Scraping actionable intelligence from Word docs
Connecting state and local government leaders
Historical data extracted from text files helped deliver a strategy for housing and space management at detention facilities.
Kevin Roney, chief strategic analyst at Department of Homeland Security’s Science & Technology Directorate, started working with Immigration and Customs Enforcement about a year ago on ways to optimize the layout of relocation centers where detained immigrants await their hearings. He knew ICE would be providing some historical data on the demographics of recent detainees.

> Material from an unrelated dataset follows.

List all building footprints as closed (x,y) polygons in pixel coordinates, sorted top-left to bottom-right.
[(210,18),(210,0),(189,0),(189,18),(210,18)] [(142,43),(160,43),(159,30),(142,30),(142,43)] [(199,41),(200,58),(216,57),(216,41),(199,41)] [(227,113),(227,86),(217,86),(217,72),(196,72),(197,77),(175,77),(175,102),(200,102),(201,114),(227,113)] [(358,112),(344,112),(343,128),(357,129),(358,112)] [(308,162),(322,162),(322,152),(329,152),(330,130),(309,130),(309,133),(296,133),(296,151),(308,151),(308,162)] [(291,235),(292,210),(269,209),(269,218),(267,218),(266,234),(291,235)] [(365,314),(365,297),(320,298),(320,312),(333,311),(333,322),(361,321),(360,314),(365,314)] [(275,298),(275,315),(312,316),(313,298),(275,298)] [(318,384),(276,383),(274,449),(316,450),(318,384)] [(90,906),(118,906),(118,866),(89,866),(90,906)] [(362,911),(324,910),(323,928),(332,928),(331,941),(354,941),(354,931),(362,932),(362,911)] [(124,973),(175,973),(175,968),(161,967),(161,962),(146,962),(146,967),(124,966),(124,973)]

What he got, however, was not what he expected: about 1,500 Word documents.
“What are we going to do with Word documents?” Roney recalled thinking.
These files were daily reports that contained information on the immigrants’ country of origin, age, gender, health information and security classification, but because of the format, extracting insights would be difficult.
“I knew the only way we were going to do this was we were actually going to have to write some code,” Roney told GCN at the June 6 Qlik Federal Summit.
A custom Java program helped analyze the text and extract the relevant data from the Word documents. The team then used MATLAB to write a predictive simulation that, based on the population’s characteristics, could tell ICE how to set up its facilities most efficiently -- how many beds to have and where to put walls, for example – while meeting detention safety and security standards.
Dan Tangherlini, president of SeamlessGov Federal and former administrator at the General Services Administration, said this was an example of taking useless data and pulling actionable information out of it.
“There is a difference between data and information,” Tangherlini said, speaking on the same panel as Roney. “They had data on a Word document, but his team had to sort through 1,500 Word documents in order to provide some analysis and yield some information that decision-makers could use.”
Every step of the data analysis process -- from gathering the data to visualizing it -- must be constantly improved, Tangherlini said, or an organization can end up with bad business intelligence.